> TASKS AND EXERCISES
• 1. Rewrite the paragraph in the laptop forum post beginning "If I were you I'd download" as a short bulleted list that keeps its main facts.
• 2. Write the next part of the laptop forum post, picking up after its final line.

> SOURCE TEXT

START

1. Manual since I've set it to use max fans at 70C already, no GPU OC, that I'd do after I see 98-99% in games.
2. Yes, the latest.' 461.92
3. Latest, 313, came via MyAsus.
4. It's set to Global(Normal), I'll post a screenshot (no time now, have to go to work), but it'll be in Swedish 
5. Yes, it's enabled so Win apps dont start doing things

Also, I've deletade everything Xbox related, Task Manager showed they/it consumed much CPU time...

However, I am having some issues with Armoury Crate not setting Mode at Windows Start...Sometimes it shows the "Manual" "popup", sometimes not.
Booting after been powered off it can fail completely, I have to open Armoury Crate manually, what I see almost EVERYTIME is "Manual" mode, but GPU Memory clock at 6001MHz, If I start gaming I'd be in 55W gpu mode, I think its the "Silent" mode. What I do is simply select "Silent", wait and it turns on 7001MHz mem, then select "Manual" and "Apply changes"

The 95% gpu usage is in Quarry area with dual rank mem. BR Practice or regular MP will give that.

VMS= 0.85, the default, haven't dealt much with that, I'll test with lower too 
RWC=5

@touron21 back from work *phew* 

Do you get same fps/gpu usage with external monitor, no increase at all? I've seen many reports of those high gains too, but I don't have anything to test with.

If I were you I'd download the tiny benchmark app from userbenchmark.com, it'll bench CPU, GPU, SSD, RAM and gives a score of each, results are uploaded to their site and you can see the results, bookmark it for later use also. What you wanna know is if anyone with your model laptop has way higher MEM (RAM) score. I had 68% and a handful had like 84%, all were all 2x16GB kits.


When your results are visible in your webbrowser, check your scores and click the link (all builds) so you can see what components other people have, we wanna see RAM 





*(all builds shows this):*
Further down on that page you see "(number) MORE >>", click that and it'll show all builds, now you can see detect high RAM scores and click at those builds to see what components they have.




The Swedish "power management mode"? It has been on Global(Normal) a while now


----------



## Triton.se (Mar 24, 2021)

END

> INFORMATION PROVIDED
START

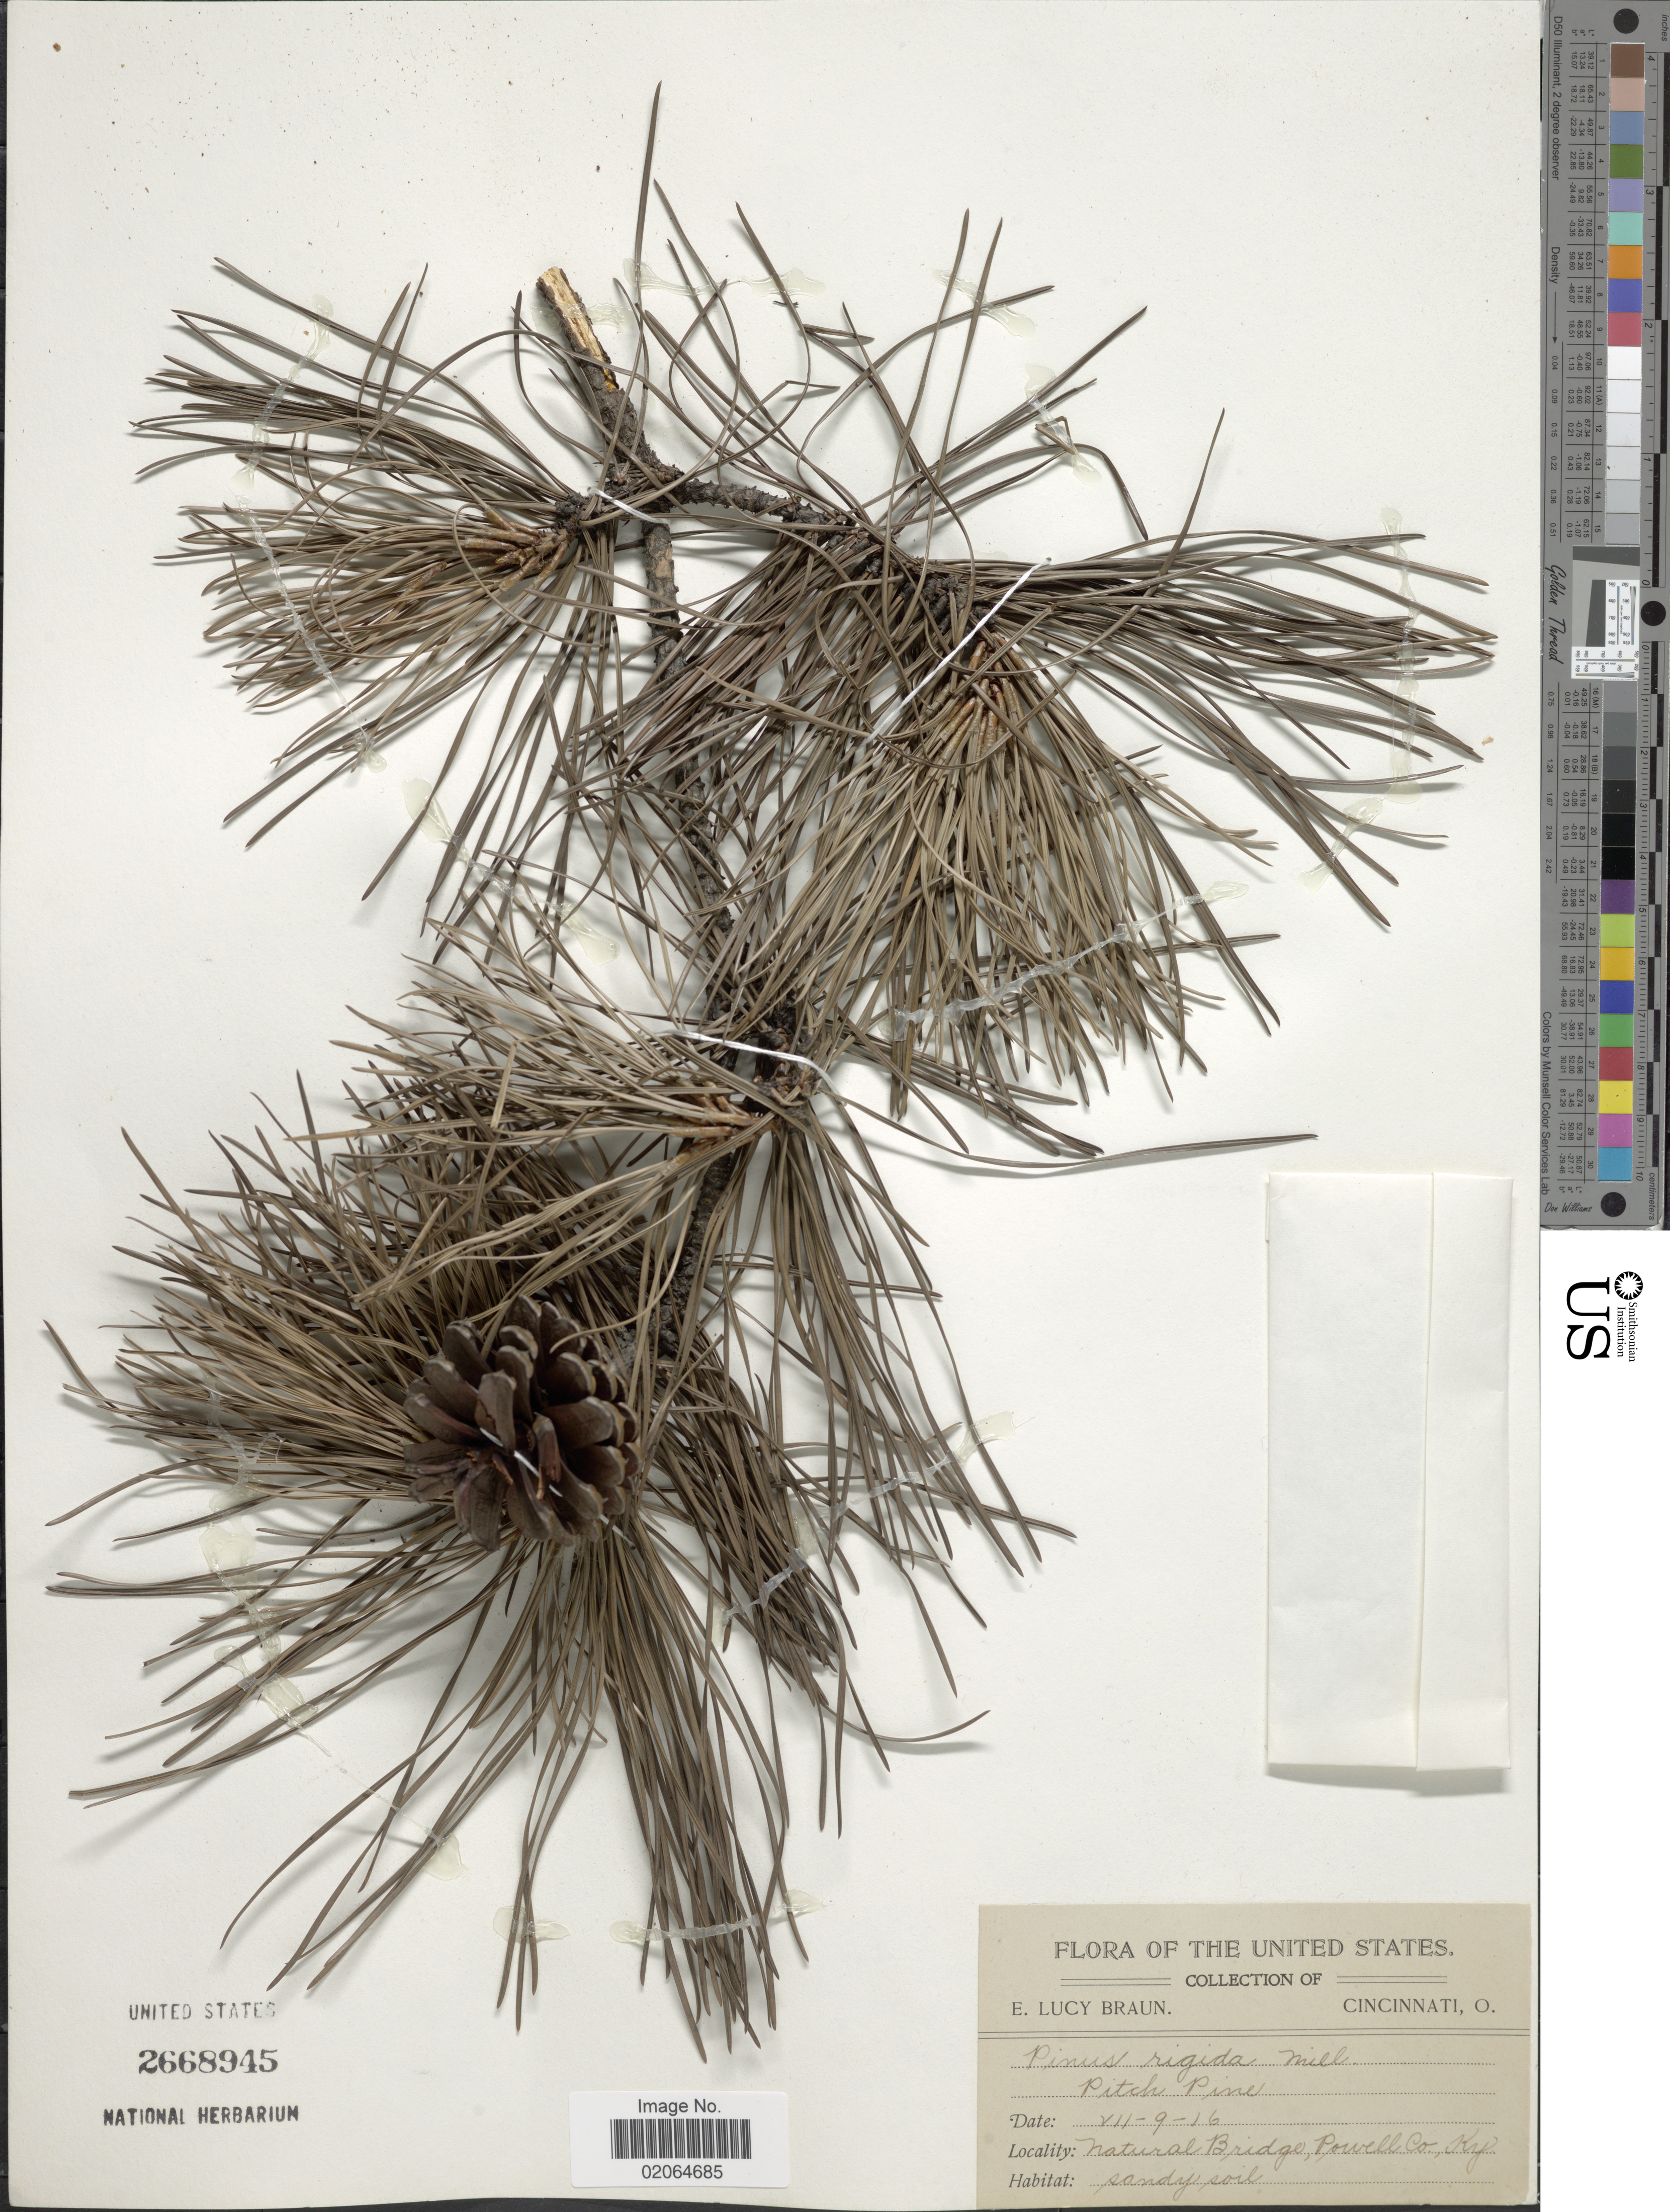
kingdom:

END

> OUTPUTS FOR THE TASKS
• 1.
- Download the small benchmark app from userbenchmark.com.
- It benchmarks the CPU, GPU, SSD and RAM and gives each a score.
- Results are uploaded to the site, where you can view them and bookmark them for later.
- The aim is to see whether anyone with the same laptop model has a much higher MEM (RAM) score.
- The writer scored 68%, while a handful scored about 84%, all with 2x16GB kits.

• 2.
The latest Warzone patch from yesterday doesn't give me the highest HIGH fps, say +180 in some areas,(lack 10fps) and it gives me lower lows, 140+ in areas I had higher. This takes my average down by 2 fps, only,  but I notice it all over the Br Training map, been bugging me all day.
However, if I apply hardware accelerating GPU in Windows control panel->Games->grapgical settings?(Have Swedish Windows), top right corner, and reboot - voila, I get back the higs !!!! and the lows are gone, and I get the best avg fps ever !
Only downside is GPU never goes to Power Savings mode, minimum is 210/405 MHz

before that patch, without hardware accelerating GPU, my avg fps was steady at 163-164 fps in BR Practice with bots, now with this patch AND hardware accelerating GPU the avg fps is at steady 168 
GPU usage is 97%, lower in regular BR


----------



## Triton.se (Apr 1, 2021)

465.89 WHQL driver

1% low framerate = 120 fps (BR Practice)
0.1% low framerate  = 90 fps (BR Practice)

before this driver I had those high fps but that was only with "lucky reboots", happening not even once a week/10 days, but with this driver I get it everytime, even after rebooting many times. I installed the previous WHQL driver to rule out Warzone patch fix, and had the usual low fps, reinstalled 465.89 and got back the high low fps.

Avg fps in BR Practice mode is back to 163-164, no more 168-169 as with previous Warzone patch (but then I experienced stutter sometimes)

Also there is a "bug" in BR Practice/Training where after you kill a bot, the commentator says "Good job." and explaining the "enemies left" on the top right screen - right there avg 1% drops from 120 to 100 fps, every time. But, that's in practice mode, and the 1% low keeps increasing by time.

Next week I will test with an external monitor, bypassing Nvidia Optimus for higher fps. Ordered the USB C to DisplayPort cable today.


----------



## frodo1910 (Apr 6, 2021)

Triton.se said:


> 465.89 WHQL driver
> 
> 1% low framerate = 120 fps (BR Practice)
> 0.1% low framerate  = 90 fps (BR Practice)
> ...


Hi there, I am new in the forum and I am considering getting the G17 (which I assume is your model). I have read your whole thread from head to tail and I would like to resume the gains:

Modifying the cfg gave you an increase of around 15% of fps in both the Training and Online modes averaging 100fps.

With graphic card updates you got better lows averaging 150fps in Training, no online reported.

Then you updated your RAM to 32 GB dual rank (2x16GB) which again gave you and increase in performance reaching 139 fps average on online and keeping the trend in training.

Final graphics driver update gave you avg 164fps in training and no reports on the avg online.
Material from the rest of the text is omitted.